**Work to complete**
Copy out the records below with every "common name" swapped for "vernacular name", changing nothing else. Omit the pictures from your answer.

Dataset entries
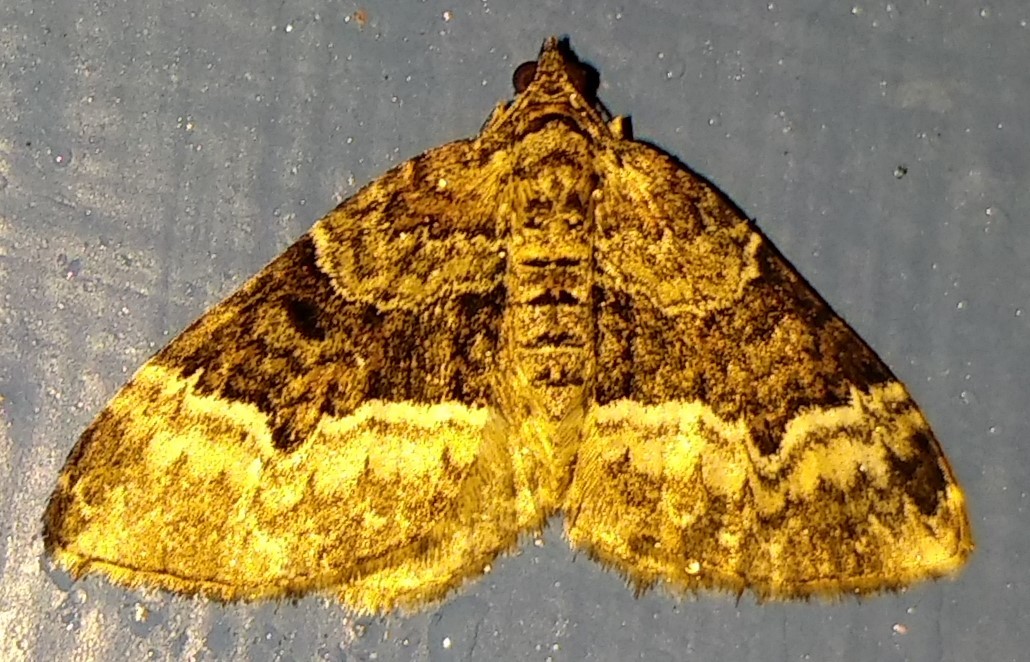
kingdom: Animalia
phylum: Arthropoda
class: Insecta
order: Lepidoptera
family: Geometridae
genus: Euphyia
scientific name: Euphyia intermediata
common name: Sharp-angled carpet
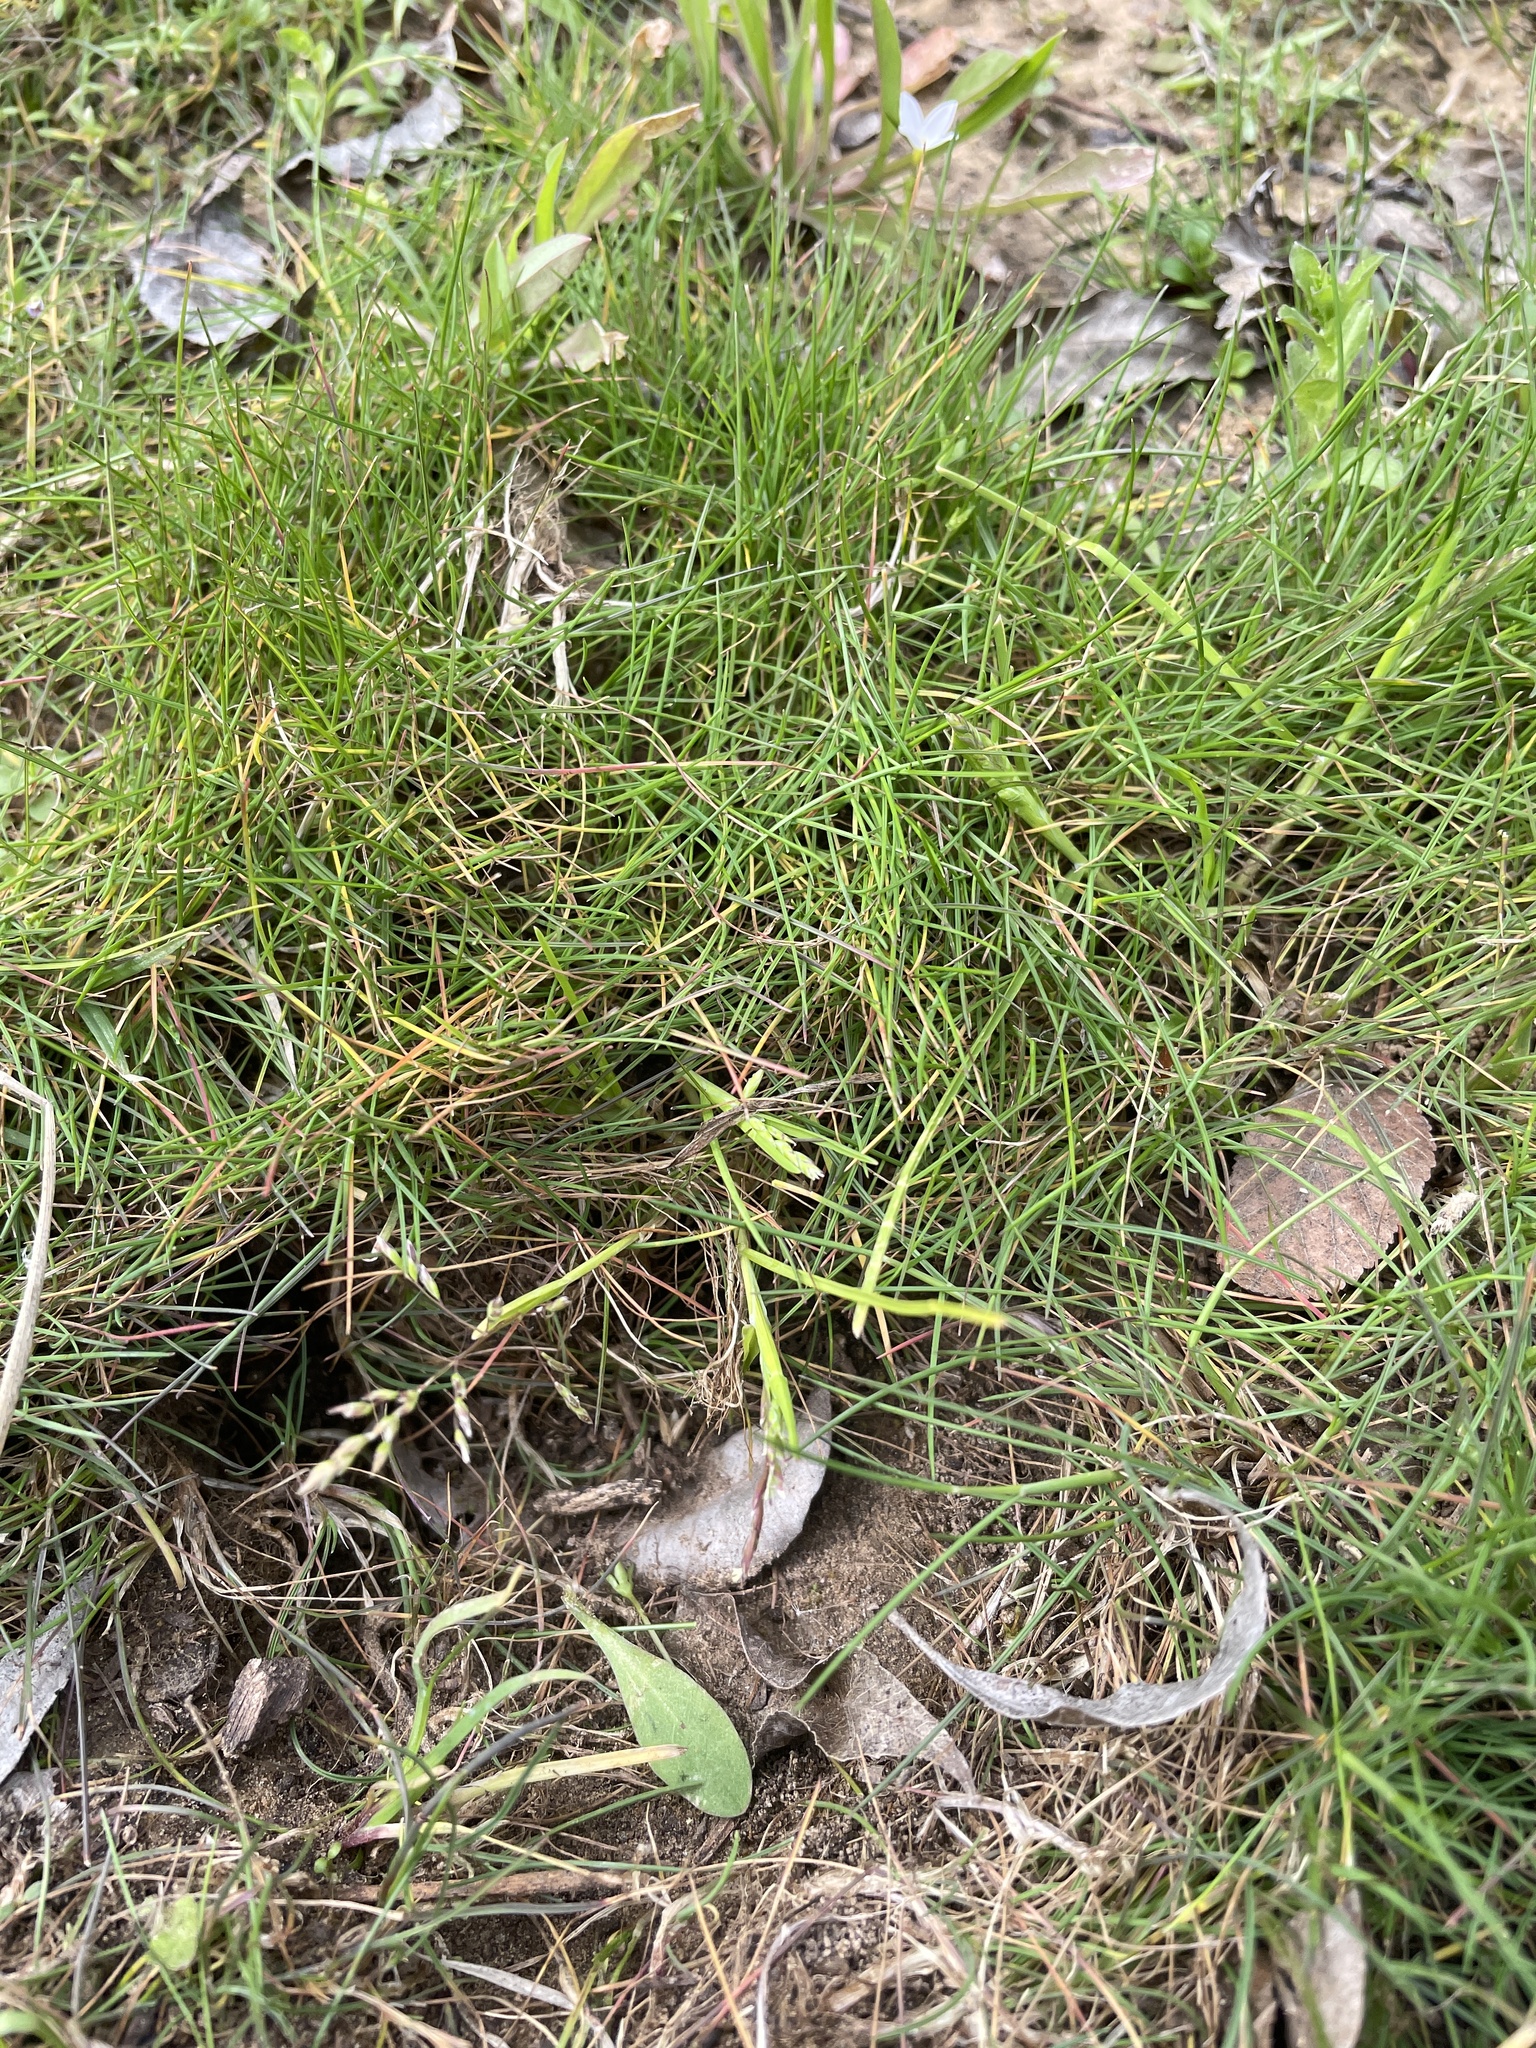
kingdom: Plantae
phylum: Tracheophyta
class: Liliopsida
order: Poales
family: Poaceae
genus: Poa
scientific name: Poa annua
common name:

**Result**
kingdom: Animalia
phylum: Arthropoda
class: Insecta
order: Lepidoptera
family: Geometridae
genus: Euphyia
scientific name: Euphyia intermediata
vernacular name: Sharp-angled carpet
kingdom: Plantae
phylum: Tracheophyta
class: Liliopsida
order: Poales
family: Poaceae
genus: Poa
scientific name: Poa annua
vernacular name:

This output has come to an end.